GCD is Apple-specific with ports to other platforms. C++ parallel algorithms are still evolving — we are interested in enabling dispenso as a backend for std::execution and C++ coroutines. Contributions and benchmarks are welcome.

Migration Guides

Migrating from TBB — API mappings, thread pool differences, and common porting patterns
Migrating from OpenMP — Replacing #pragma omp with dispenso equivalents, handling reductions and nested parallelism

Documentation and Examples

Getting Started — tutorials with compilable examples for parallel_for, tasks, futures, graphs, pipelines, containers, and more
API Reference — full Doxygen documentation
FAQ — common questions about performance, exception behavior, and when to use dispenso vs alternatives

Benchmark Results

Dispenso is benchmarked across Linux (x64), macOS (ARM64), Windows (x64), and Android (ARM64), comparing against OpenMP, TBB, TaskFlow, folly, and std::async across thread pools, parallel loops, futures, graphs, concurrent containers, and more.

Interactive Benchmark Dashboard — explore all results with platform switching, dark/light theme, and detailed per-benchmark charts.

Installing

Binary builds of Dispenso are available through several package managers:

Conda: conda install -c conda-forge dispenso
Conan: conan install --requires=dispenso/1.5.0
vcpkg: vcpkg install dispenso
Homebrew: brew install dispenso
MacPorts: sudo port install dispenso
Fedora/RHEL: sudo dnf install dispenso-devel

If your platform is not on the list, see the next section for instructions to build from source.

Building

Linux and macOS:

mkdir build && cd build
cmake PATH_TO_DISPENSO_ROOT
make -j

Windows (from Developer Command Prompt):

mkdir build && cd build
cmake PATH_TO_DISPENSO_ROOT
cmake --build . --config Release

For detailed instructions including CMake prerequisites, installation, testing, and benchmarking, see docs/building.md.

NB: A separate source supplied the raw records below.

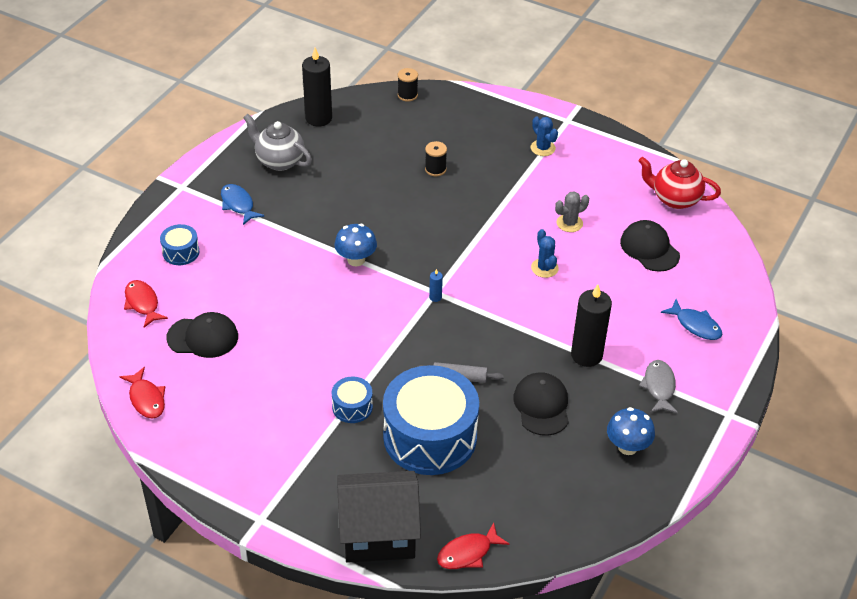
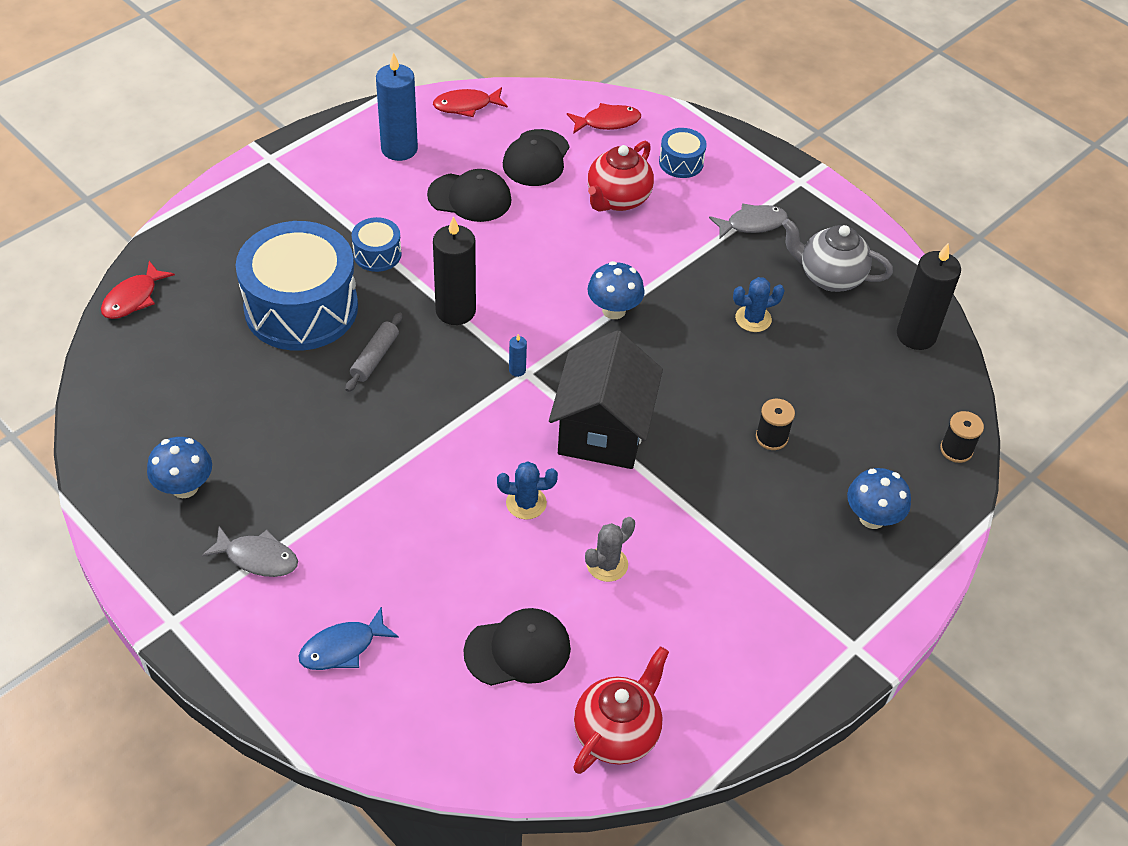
camera: 105 degrees right, 5 degrees up
(219, 429) = (399, 149): none -> blue candle
(236, 280) = (617, 199): none -> red teapot
(238, 204) = (752, 224): blue fish -> grey fish
(279, 161) = (829, 277): grey teapot -> grey teapot turned 120 degrees counterclockwise
(378, 533) = (200, 237): black house -> black house (603, 430)
(468, 553) = (133, 298): red fish -> red fish turned 135 degrees counterclockwise
(476, 122) = (872, 518): none -> blue mushroom
(542, 406) = (291, 422): black cap -> black cap (470, 197)
(543, 148) = (790, 587): blue cactus -> blue cactus (753, 319)
(569, 223) = (607, 564): grey cactus -> grey cactus turned 60 degrees clockwise
(586, 355) = (349, 496): black candle -> black candle (455, 311)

Known Issues and Limitations

Parallel reduction is not a first-class operation. Use parallel_for with per-thread state accumulation (see Getting Started). A dedicated reduction API is planned.
macOS CPU affinity: CpuSet::bindCurrentThread() is a no-op on macOS — the OS does not support explicit CPU pinning. Topology queries work.
See GitHub Issues for the full list.

License

The library is released under the MIT license, but also relies on the (excellent) moodycamel concurrentqueue library, which is released under the Simplified BSD and Zlib licenses. See the top of the source at dispenso/third-party/moodycamel/*.h for details.